O virtual estará destruindo o conceito do sagrado?
Toda celebração supõe um contato físico. Quando brindamos, o ritual exige que as taças de cristal se beijem. O sagrado é corporal
Vivemos cada vez mais imersos no virtual em detrimento do contato físico. A pandemia nos aprisionou ainda mais neste frio mundo da virtualidade e nos roubou o prazer do abraço, do tato. E assim se destrói também o conceito do sagrado.
A passagem do tangível para o virtual, unida ao medo do contágio, está nos afastando do próprio coração da vida e de seu mistério. Toda celebração, de fato, supõe um contato físico. Quando brindamos, o ritual exige que as taças de cristal se beijem. O sagrado é corporal.
A importância do tato, do tangível, é tão ancestral no homem, e por isso tão distante do virtual, que não existem religiões nem ritos sem o contato físico. Os primitivos adoravam o cosmo, a natureza, e a revestiam de sacralidade. As ricas religiões da África, berço da humanidade, estão repletas de corporeidade. E até as mais modernas crenças monoteístas, da judaica à cristã, passando pela islâmica, baseiam seus rituais em objetos e contatos físicos.
Pode-se sacralizar uma pedra, uma árvore ou as águas de um rio. Difícil imaginar sacralizado um celular ou um computador. Uma vez em sua casa nas Ilhas Canárias, o Nobel de Literatura José Saramago me disse que ele era ateu, mas catava pedras do caminho e as colocava em sua mesa como se fossem objetos de culto. Descobria nelas uma certa sacralidade.
Não sabemos ainda que efeitos poderá produzir em nosso cérebro essa passagem tão radical do tangível para o virtual, intensificada mundialmente hoje pelo medo do contágio da doença. Saberão as novas gerações, e sobre isso deverá pesquisar a nova ciência do cérebro.
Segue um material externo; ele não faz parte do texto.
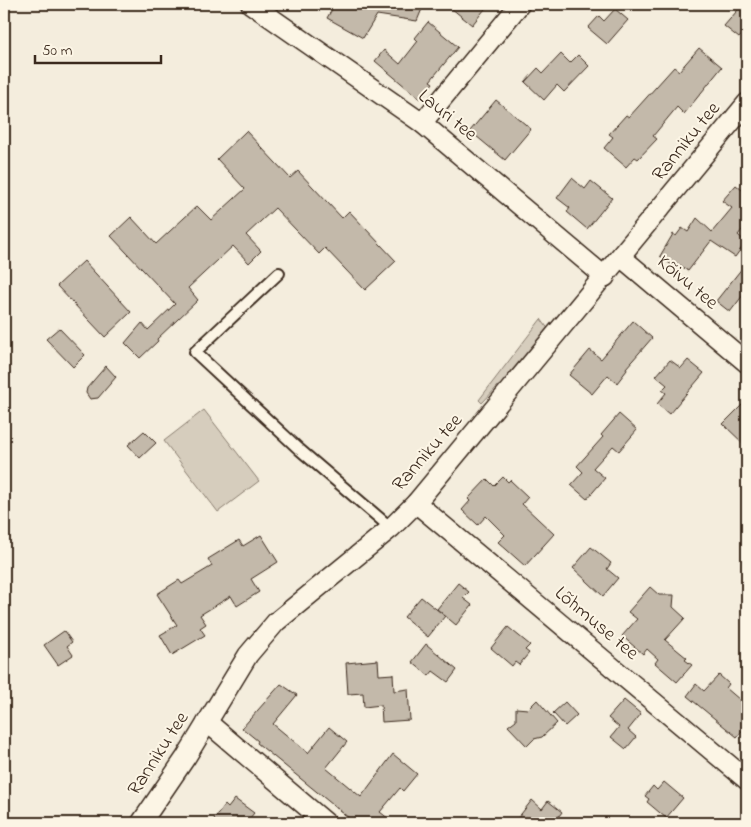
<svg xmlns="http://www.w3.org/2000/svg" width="751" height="827" font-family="'Indie Flower',sans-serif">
<rect width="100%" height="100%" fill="#f4eddd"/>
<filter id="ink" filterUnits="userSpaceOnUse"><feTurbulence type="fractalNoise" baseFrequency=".02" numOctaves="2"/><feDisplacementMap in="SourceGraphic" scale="10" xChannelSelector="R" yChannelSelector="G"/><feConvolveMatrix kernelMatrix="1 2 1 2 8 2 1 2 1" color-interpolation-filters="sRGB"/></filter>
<g filter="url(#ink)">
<g fill="#d6cdbd" stroke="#887c6e">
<path d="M 541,319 L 549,330 L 502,388 L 499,385 L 482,403 L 479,400 Z"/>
<path d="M 204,410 L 259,481 L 218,512 L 164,441 Z"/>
</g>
<g fill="#c3b9aa" stroke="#3b2a1e">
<path d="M 335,4 L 424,4 L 417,21 L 377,15 L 363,38 L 327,18 Z"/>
<path d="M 446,4 L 489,4 L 472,25 Z"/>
<path d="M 743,4 L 747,4 L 747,29 L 739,38 L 724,26 Z"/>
<path d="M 615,9 L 628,20 L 607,44 L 588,28 L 599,16 L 604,21 Z"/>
<path d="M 428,22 L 458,47 L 430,81 L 433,83 L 420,99 L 375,61 L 384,50 L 400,64 L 418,41 L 415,38 Z"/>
<path d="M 699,48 L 722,67 L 684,114 L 677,107 L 653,136 L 657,139 L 638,159 L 635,157 L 626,167 L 604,148 L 613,137 L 609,134 L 626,115 L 629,117 L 674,67 L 679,71 Z"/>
<path d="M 561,54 L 570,63 L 578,55 L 589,66 L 564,92 L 557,85 L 544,100 L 525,82 L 538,68 L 543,73 Z"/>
<path d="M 496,100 L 531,129 L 505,160 L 470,131 Z"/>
<path d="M 246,131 L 290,178 L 298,171 L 342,218 L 349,211 L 396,261 L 365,290 L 325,248 L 319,254 L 275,208 L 246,235 L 261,251 L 249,263 L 233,246 L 188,288 L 198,300 L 157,339 L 158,341 L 140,358 L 125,343 L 142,323 L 148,330 L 175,304 L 111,236 L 131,217 L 156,244 L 197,206 L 211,220 L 245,189 L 217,159 Z"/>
<path d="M 572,178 L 585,189 L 591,181 L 612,198 L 587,229 L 567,212 L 570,208 L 557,198 Z"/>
<path d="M 736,185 L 747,194 L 747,224 L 738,235 L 746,242 L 735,257 L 711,241 L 688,271 L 680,265 L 677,269 L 660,256 L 673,234 L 676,236 L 682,228 L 688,232 L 697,218 L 712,232 L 732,208 L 722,201 Z"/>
<path d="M 84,261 L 131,312 L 105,337 L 57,286 Z"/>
<path d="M 747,262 L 747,290 L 730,312 L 716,301 Z"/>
<path d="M 633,321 L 652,338 L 626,368 L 627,370 L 617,383 L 608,375 L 592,394 L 569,375 L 590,350 L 601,359 Z"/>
<path d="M 59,328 L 85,355 L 73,367 L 46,339 Z"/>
<path d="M 670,360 L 681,368 L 688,360 L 704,373 L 669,414 L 657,404 L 666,393 L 662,390 L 667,385 L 656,376 Z"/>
<path d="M 106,366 L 116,377 L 98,398 L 90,399 L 86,393 L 87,388 Z"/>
<path d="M 747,400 L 747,447 L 723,424 Z"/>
<path d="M 619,414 L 637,430 L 619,451 L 613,446 L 593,468 L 605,478 L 587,499 L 571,485 L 583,472 L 577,466 L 603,437 L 601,435 Z"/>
<path d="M 144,431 L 156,443 L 140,458 L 128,445 Z"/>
<path d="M 503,477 L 508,482 L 510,480 L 528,497 L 522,504 L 554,534 L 525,566 L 498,542 L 505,535 L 486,516 L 478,525 L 462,510 L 470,501 L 468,499 L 487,479 L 494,486 Z"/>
<path d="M 261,535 L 278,562 L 251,579 L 259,592 L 237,606 L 231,596 L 200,615 L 206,624 L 200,628 L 205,635 L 172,655 L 160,635 L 177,625 L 157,594 L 179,580 L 182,584 L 212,566 L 208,559 L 239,540 L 243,546 Z"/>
<path d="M 591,547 L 611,563 L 607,569 L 618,578 L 603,596 L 573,568 Z"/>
<path d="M 458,583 L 469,592 L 463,598 L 472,605 L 456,625 L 437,609 Z"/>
<path d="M 650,587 L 659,595 L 674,595 L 673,607 L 685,618 L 665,640 L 687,658 L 685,660 L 692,665 L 677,682 L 655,663 L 658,659 L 647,649 L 643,654 L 622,636 L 637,619 L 628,612 Z"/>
<path d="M 421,597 L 445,616 L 428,637 L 404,617 Z"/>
<path d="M 508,627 L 530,645 L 525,650 L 529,653 L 519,665 L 515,662 L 512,666 L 491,648 Z"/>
<path d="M 64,631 L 72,642 L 67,646 L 73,655 L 58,665 L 44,645 Z"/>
<path d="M 426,644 L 457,670 L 448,682 L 433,671 L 429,676 L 412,662 Z"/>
<path d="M 378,660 L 379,675 L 393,674 L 394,691 L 408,689 L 410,720 L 382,722 L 381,705 L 364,707 L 363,693 L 348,694 L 346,663 Z"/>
<path d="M 719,675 L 729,684 L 726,688 L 747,706 L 747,725 L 737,737 L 687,696 L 696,684 L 704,691 Z"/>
<path d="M 281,684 L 297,695 L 273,724 L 308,753 L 329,727 L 347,742 L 326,768 L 361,797 L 393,754 L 417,774 L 403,791 L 400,788 L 380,812 L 394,823 L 355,823 L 257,743 L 258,741 L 242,728 Z"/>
<path d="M 537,700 L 557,723 L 542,737 L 534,739 L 527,746 L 508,726 L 516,720 L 516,708 L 528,709 Z"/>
<path d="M 624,700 L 641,714 L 628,730 L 636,737 L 626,749 L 611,737 L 619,727 L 608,718 Z"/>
<path d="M 565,702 L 577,715 L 565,726 L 553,713 Z"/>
<path d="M 664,782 L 683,798 L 666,818 L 647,802 L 649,799 L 645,796 L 653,786 L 657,790 Z"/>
<path d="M 235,799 L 254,813 L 246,823 L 211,823 L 225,805 L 228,808 Z"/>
<path d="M 532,800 L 542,809 L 548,801 L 562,812 L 556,820 L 561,823 L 514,823 Z"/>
</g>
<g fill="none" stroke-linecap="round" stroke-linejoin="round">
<g stroke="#3b2a1e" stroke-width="14">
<path id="service" d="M 279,273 L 195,352 L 300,450 L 391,528"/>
</g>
<g stroke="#3b2a1e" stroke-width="22">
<g id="minor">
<path d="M 251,4 L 422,123 L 605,277"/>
<path d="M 422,123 L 520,4"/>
<path d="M 621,257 L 747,363"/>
<path d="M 416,503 L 747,780"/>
<path d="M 207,722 L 326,823"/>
<path d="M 141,823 L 186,757 L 248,655 L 276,622 L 391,528 L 416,503 L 747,103"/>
</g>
</g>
<use href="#service" stroke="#fcf5e5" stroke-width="10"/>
<use href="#minor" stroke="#fcf5e5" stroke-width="19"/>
</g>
</g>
<g text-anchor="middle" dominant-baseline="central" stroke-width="4" stroke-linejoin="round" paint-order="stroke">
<g font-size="20" fill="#3b2a1e" stroke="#fcf5e5">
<text transform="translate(447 116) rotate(39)">Lauri tee</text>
<text transform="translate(687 142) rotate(-51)">Ranniku tee</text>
<text transform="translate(687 283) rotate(40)">Kõivu tee</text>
<text transform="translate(428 453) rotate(-49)">Ranniku tee</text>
<text transform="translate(596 624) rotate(40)">Lõhmuse tee</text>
<text transform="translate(159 754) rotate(-57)">Ranniku tee</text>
</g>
</g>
<rect width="751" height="827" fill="none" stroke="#fcf5e5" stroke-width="20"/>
<rect x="10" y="10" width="731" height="807" fill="none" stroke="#3b2a1e" stroke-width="2" filter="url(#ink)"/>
<path d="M35 55v8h126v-8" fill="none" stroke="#3b2a1e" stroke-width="2.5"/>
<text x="42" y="55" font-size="15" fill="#3b2a1e" stroke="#fcf5e5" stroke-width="4" paint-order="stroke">50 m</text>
</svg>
O medo do abraço entre corpo e espírito criou alienação e acabou matando a alma do sagrado. Nas religiões cristã e judaica, não existem ritos que não afetem o corporal. A tangibilidade é fundamental em todas as cerimônias religiosas. Beijam-se os textos sagrados. A Bíblia e os Evangelhos estão cheios de rituais que envolvem o contato físico. As bênçãos dos patriarcas eram realizadas colocando-se as mãos sobre a cabeça das pessoas. Nas cerimônias religiosas, os fiéis dão o abraço da paz.
As religiões podem cair na tentação de dar o passo do real para o virtual. Isso porque elas já são uma mistura de sagrado com político, onde o elemento político pesa cada vez mais. O sagrado não é concebível sem a materialidade e é antigo como a humanidade.
Os Evangelhos cristãos são povoados de sacralidade corporal. Jesus curava com as mãos, tocava os leprosos e se deixava perfumar os pés pelas prostitutas. Era tão sensível ao tato que, ao perguntar quem o tinha tocado, em meio a uma multidão que o rodeava, e respondendo os apóstolos que todos o estavam tocando, Jesus insistiu que alguém o tocara de um modo especial. Era uma mulher que sofria um fluxo de sangue.
Os ritos na Igreja são todos marcados pelo contato físico. Não existem sacramentos sem a corporeidade. Do batismo à eucaristia. O cristianismo é corporal. Jesus se despediu de seus discípulos com um jantar e um abraço. E sua morte foi o sacrifício de seu corpo e de seu sangue.
Será difícil para as religiões, todas elas, passar de sua realidade corporal para uma puramente virtual porque a essência do ser humano é a tangibilidade. Perguntem a um cego o que faria sem o tato. Perguntem a uma mãe como poderia amar virtualmente seu bebê sem tocá-lo.
Se é certo que a pandemia poderá levar a um aumento do trabalho realizado em casa, isolado dos outros, à distância, algo com que o capitalismo já está sonhando, será preciso se perguntar que consequências físicas e espirituais poderá provocar esse isolamento das pessoas que foram criadas para a convivência, para o afeto físico, para compartilhar as coisas, para se divertir e rezar juntas.
A ciência está hoje debruçada sobre os estudos do cérebro, e serão eles os que descobrirão que essa separação na vida humana do contato físico poderá criar novas patologias que ainda desconhecemos.
Nós, humanos, estamos hoje presos na luta para evitar maior carga de morte causada pela pandemia. Minimizá-la ou fazer piada com ela é assassino. Mas nossa luta deve ser, ao mesmo tempo, para que as forças do dinheiro não queiram se aproveitar da ocasião para nos venderem o novo deus do virtual, que nos converteria em frios robôs sem alma nem sentimentos. Não estaremos criando os novos demônios da solidão sacrificada no altar do puramente econômico?